To date, these models and those like them have only reached small pockets of young people in America, flourishing mainly within the private, independent, and alternative public education sectors that are largely free from the pressures of standardization and test-based accountability that have come to dominate the public education sector. Limited numbers of learner-centered examples exist within mainstream public education. They require special circumstances and extraordinary leadership to survive, often closing once circumstances or leadership change. And, due to the pressures of standardization and testing, they are always constrained in their ability to serve young people with fidelity to their model.
With only a small subset of schools embracing this radically different approach, this has meant families with resources are more likely to encounter, and choose, learner-centered schools that exist outside the domain of the public education system.

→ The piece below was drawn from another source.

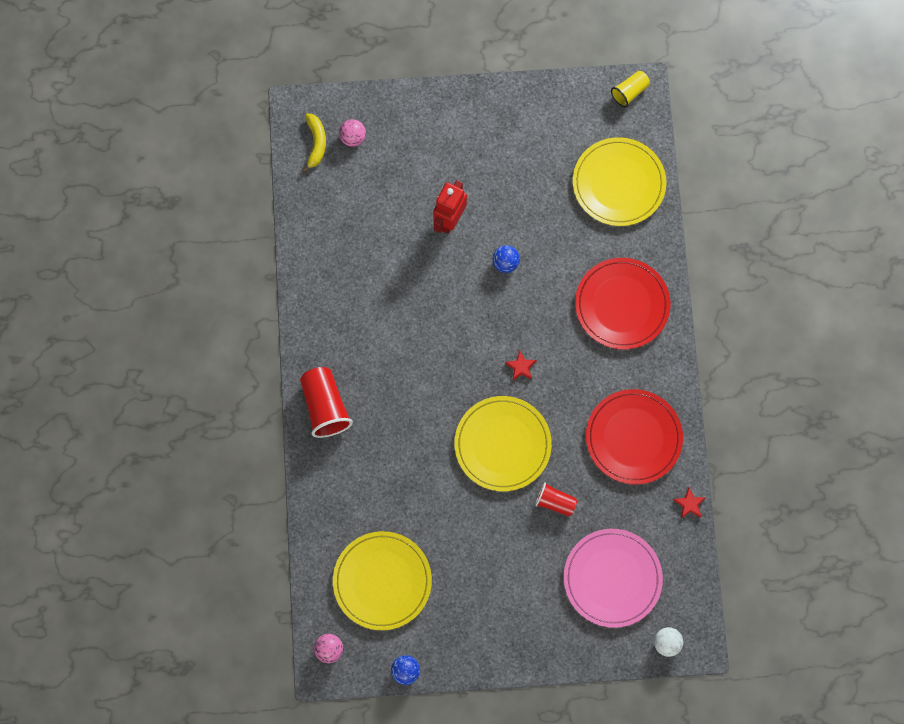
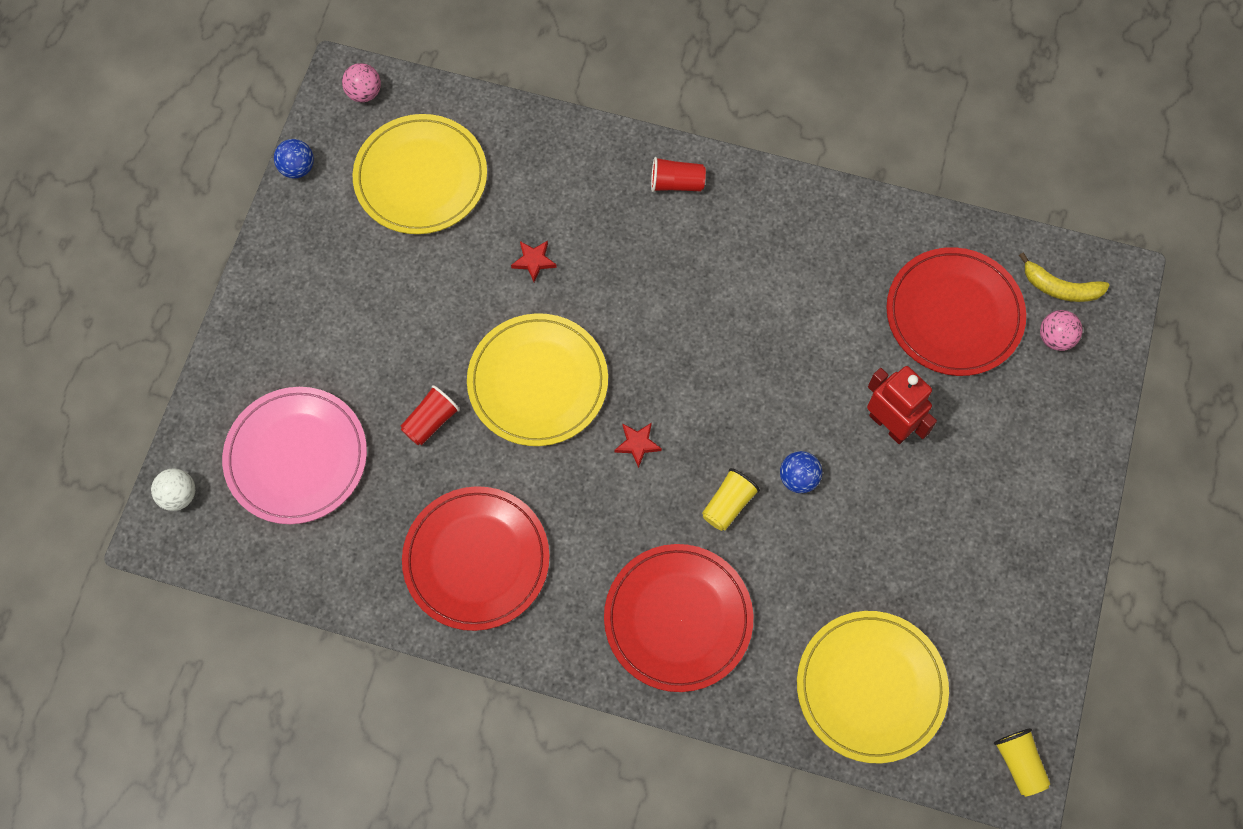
camera: 110 degrees right, 5 degrees down
red cup [300,367,353,438] -> red cup [651,157,706,192], size x0.59
red star [674,487,706,518] -> red star moved to [511,241,557,282]
none -> yellow cup [702,468,760,531]
none -> red plate [886,247,1026,376]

These schools have remained largely inaccessible to the masses of young people served by the public school system, leaving these learners without access to the types of personalized, experiential, and relevant learning experiences that will best prepare them for life. Once again, those who are traditionally ill-served by our education system are at risk of being left behind.

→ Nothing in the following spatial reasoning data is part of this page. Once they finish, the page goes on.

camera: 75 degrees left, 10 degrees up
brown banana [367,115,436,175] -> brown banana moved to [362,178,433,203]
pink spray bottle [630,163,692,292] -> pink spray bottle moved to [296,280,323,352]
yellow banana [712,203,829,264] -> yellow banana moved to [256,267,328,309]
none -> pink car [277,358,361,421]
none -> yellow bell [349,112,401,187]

The time has come to develop policies, systems, and structures that reflect learner-centered education and its unique attributes. While, for the most part, these new systems, structures, and policies have yet to be invented, we know their existence will hinge on the ability to transcend the constraints of the existing system.

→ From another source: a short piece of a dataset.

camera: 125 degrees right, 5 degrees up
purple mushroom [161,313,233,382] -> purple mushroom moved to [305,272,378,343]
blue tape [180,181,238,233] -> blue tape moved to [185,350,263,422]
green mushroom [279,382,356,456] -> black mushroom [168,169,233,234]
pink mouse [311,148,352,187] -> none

We can start laying the groundwork for this new system by creating a research and development space for learner-centered leaders inside the public education sphere. Private industry and research labs provide the freedom and space professionals need to investigate the potential of new ideas, even as they continue to focus on improving existing products or systems. The same approach is needed within education.
Learner-centered leaders and practitioners should be able to leverage a thoughtfully designed set of flexibilities and freedoms to invent solutions to complex professional challenges. Even as we must continue improving the existing education system as much as possible for our young people, these leaders can investigate important challenges, such as how to credential learning that happens outside the walls of a school or how to fairly assess learning through means other than standardized, written tests.
To expand access to models like Montessori, Reggio Emilia, Expeditionary Learning, Big Picture Learning, and the hundreds of community-created single models that can transform how all children learn, we must showcase the potential of these promising practices to communities across the country. At the same time, we must also lay the groundwork for policies that promote flexibility in how learning happens, in how we assess what young people know and can do, and in what it means to be an educator. And, we must ensure public and private funding streams can also support these new approaches to learning.
If our education leaders take these steps, our public education system will be well-positioned to serve all students for the next century and beyond. It is time to step up to do what it will take to invent this transformed system. What can you do to advance this work?